I haven't seen a more offensive advertising since Donald Trump last opened his mouth. Mistakenly thinking that its role in society is to do good, Coca-Cola Mexico came up with a campaign to "open your heart" and "break prejudice". Which is fine. We don't listen to someone like the Pope when he exhorts us to do the same, but if Coke says it, the entire Mexican nation is sure to follow through. After all, it is a known fact that Mexicans drink far more Coke than water.
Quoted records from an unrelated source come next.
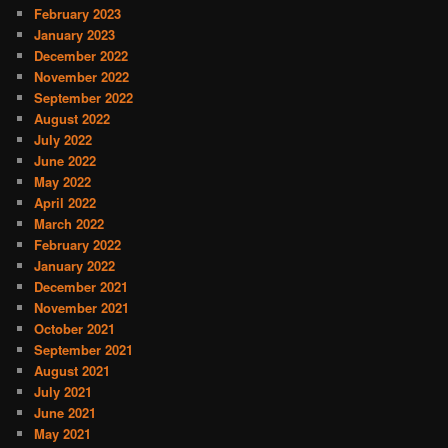
February 2023
January 2023
December 2022
November 2022
September 2022
August 2022
July 2022
June 2022
May 2022
April 2022
March 2022
February 2022
January 2022
December 2021
November 2021
October 2021
September 2021
August 2021
July 2021
June 2021
May 2021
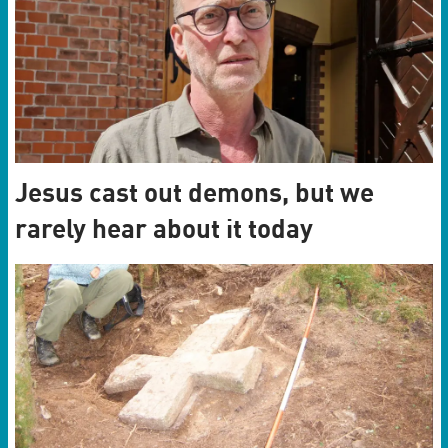
Jesus cast out demons, but we
rarely hear about it today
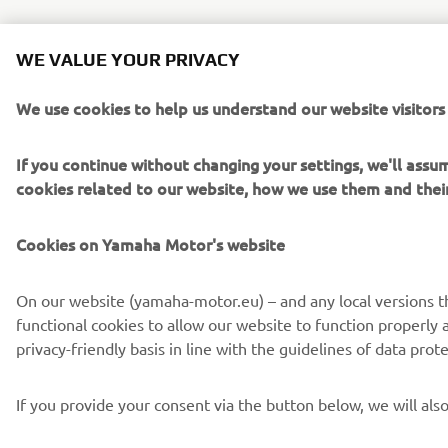
WE VALUE YOUR PRIVACY
We use cookies to help us understand our website visitors
If you continue without changing your settings, we'll ass
cookies related to our website, how we use them and the
Cookies on Yamaha Motor's website
On our website (yamaha-motor.eu) – and any local versions the
functional cookies to allow our website to function properly 
privacy-friendly basis in line with the guidelines of data pr
If you provide your consent via the button below, we will al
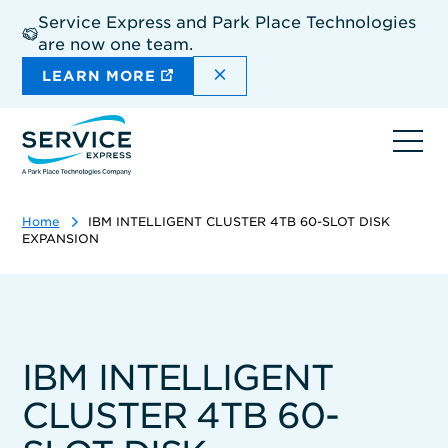
Skip
Service Express and Park Place Technologies
to
are now one team.
main
content
DISMISS THE SITEWIDE A
LEARN MORE
Ope
navi
Home
IBM INTELLIGENT CLUSTER 4TB 60-SLOT DISK
EXPANSION
IBM INTELLIGENT
CLUSTER 4TB 60-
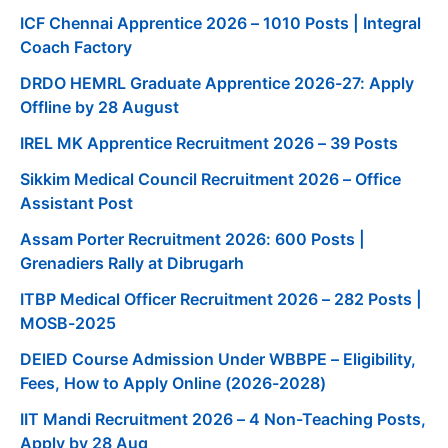
ICF Chennai Apprentice 2026 – 1010 Posts | Integral
Coach Factory
DRDO HEMRL Graduate Apprentice 2026-27: Apply
Offline by 28 August
IREL MK Apprentice Recruitment 2026 – 39 Posts
Sikkim Medical Council Recruitment 2026 – Office
Assistant Post
Assam Porter Recruitment 2026: 600 Posts |
Grenadiers Rally at Dibrugarh
ITBP Medical Officer Recruitment 2026 – 282 Posts |
MOSB-2025
DElED Course Admission Under WBBPE – Eligibility,
Fees, How to Apply Online (2026-2028)
IIT Mandi Recruitment 2026 – 4 Non-Teaching Posts,
Apply by 28 Aug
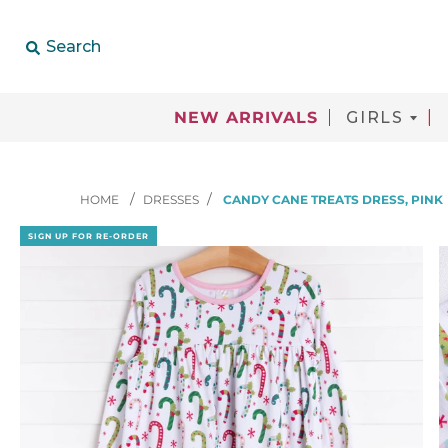
Search
NEW ARRIVALS
GIRLS
HOME
DRESSES
CANDY CANE TREATS DRESS, PINK
SIGN UP FOR RE-ORDER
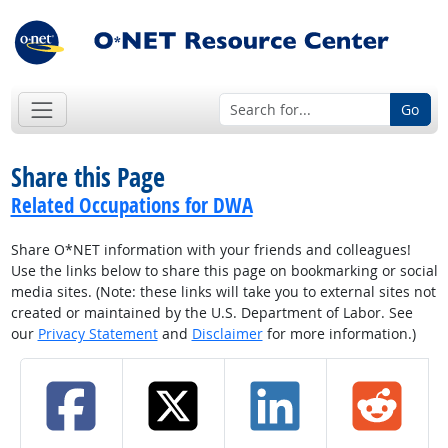
Go
Share this Page
Related Occupations for DWA
Share O*NET information with your friends and colleagues!
Use the links below to share this page on bookmarking or social
media sites. (Note: these links will take you to external sites not
created or maintained by the U.S. Department of Labor. See
our
Privacy Statement
and
Disclaimer
for more information.)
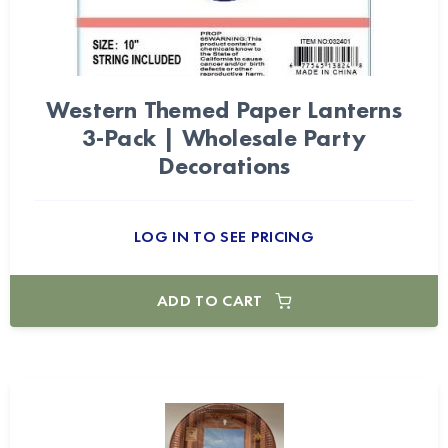
Western Themed Paper Lanterns
3-Pack | Wholesale Party
Decorations
LOG IN TO SEE PRICING
ADD TO CART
In the commercial, a bunch of young white models, all behaving in slow motion, get into a hipstery looking truck, and, supremely enamored of their own munificence, arrive at an indigenous Mixe village in Oaxaca to spread their self-congratulatory, privileged joy. There, instead of bringing education, jobs, better housing, opportunities, water, curiosity, respect, understanding, equality, any sort of practical help, or simply begging humbly for forgiveness, they unload coolers filled with ice-cold Cokes and, armed with plywood, "build" a hideous Christmas tree made of Coca-Cola bottles that happens to look like a deformed Coke bottle and which says something like "let's keep the unity" in the Mixe language.
According to The Guardian, where you can still see the spot, there were calls to take this preposterous garbage off the internet, for the expected reasons: patronizing the Mixe people, and by extension all the indigenous cultures of Mexico, while encouraging their consumption of a drink that can only hasten their tooth decay, their diabetes, and their death.
To me, this, although true, is not the biggest problem. I love Coke and will love it until it causes my untimely demise. In my case, the demonization of its sugar content falls on deaf ears.
Forget about the tone-deaf impropriety of a foreign company that peddles what many people consider syrupy poison telling Mexicans how to deal with their "prejudice".
Forget about the absurd appropriation of a Christmas tree by discarded product.
Forget the wholesale contempt for the original religious and cultural traditions of the indigenous Mexican peoples.
Forget about the imposition of Christmas, consumerism, cavities and Coca-Cola by a bunch of insufferable rich twats pretending to "give back" while they look down on the "indians".
Forget, if you can, the plywood.
What makes one retch is the abject cluelessness of an ad that preaches against prejudice while completely avoiding the vast majority of Mexicans, who are neither resplendent white specimens nor indigenous people.
Where are the people who represent most Mexicans, not just the ones at the very top and the very bottom of society? Where's the working class? Where's that mythically expanding Mexican middle class everyone talks about? In short, where are all the other brown people?
As is traditional in Mexican advertising, they don't exist. They are rarely, if ever to be found in a commercial.
This ad is no different from the great majority of ads in Mexico, which, unless they are public service announcements, almost exclusively cast people who seem to have arrived recently from Scandinavia or the tonier confines of Buenos Aires. But in this case, for maximum absurdity and bitter unintended irony, it also stars, probably for the first time in the history of Mexican corporate marketing, a number of forsaken natives, and not even this fact could make the advertising agency, the casting agency, the director and the client consider representing all the rest of the actual people who drink their beverage, and who are hounded every second of their lives by the racism the ad purports to fight.
People who deny that Mexican society is predicated on the most enduring, insidious racism need to be subjected to an endless loop of this ad, like Malcolm McDowell in A Clockwork Orange.
So do the people who made it. Ad infinitum.